I don't know why people do it, but what I see is people want to run
multiple email spam filters or security services or tools. Like, their
domain's MX points to Proofpoint, then Proofpoint forwards that mail
on to Google for Business. That second step results in Google checking
SPF results (as it would typically do) but those fail because it is
not the edge server any longer. A use case that this potentially helps
solve. <- My prior employer was configured this way and it was very
annoying to see SPF fail in header results and have to explain this to
people constantly that it was an inbound configuration choice, not an
indication of failure.

> SPF -> You should be aware of all the servers that can be involved in the 
> message transaction so no excuse to not have them reflected in the SPF record
SPF is a last hop methodology. Forwarding adds hops that are outside
of your control. It'd be bad to just add random forwarding IPs to your
SPF record.

> DKIM -> The message should only be signed after it is complete and leaving 
> your controlled environment. Any modification to the message afterwards is 
> tampering and should not happen.

But it does happen, sometimes intentionally, sometimes not.
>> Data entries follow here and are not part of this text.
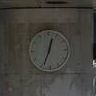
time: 12:34
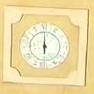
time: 6:00
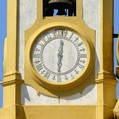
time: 6:01
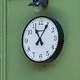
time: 11:05
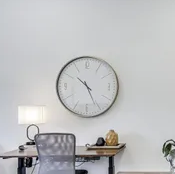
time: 10:25
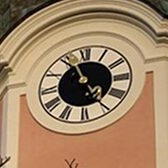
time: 4:56
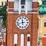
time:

I didn't really "get" ARC when it comes to mailing lists, there seems
to be little point, as I felt that most people already dealt with
mailing lists under DMARC via header rewriting. ARC for enterprise
email security chaining, though, I think that use case makes sense to
me. I personally wouldn't configure things this way, but people do it,
so it is good that there is a way to handle "passing authentication
results forward," if you wish to trust the prior hop's ARC results.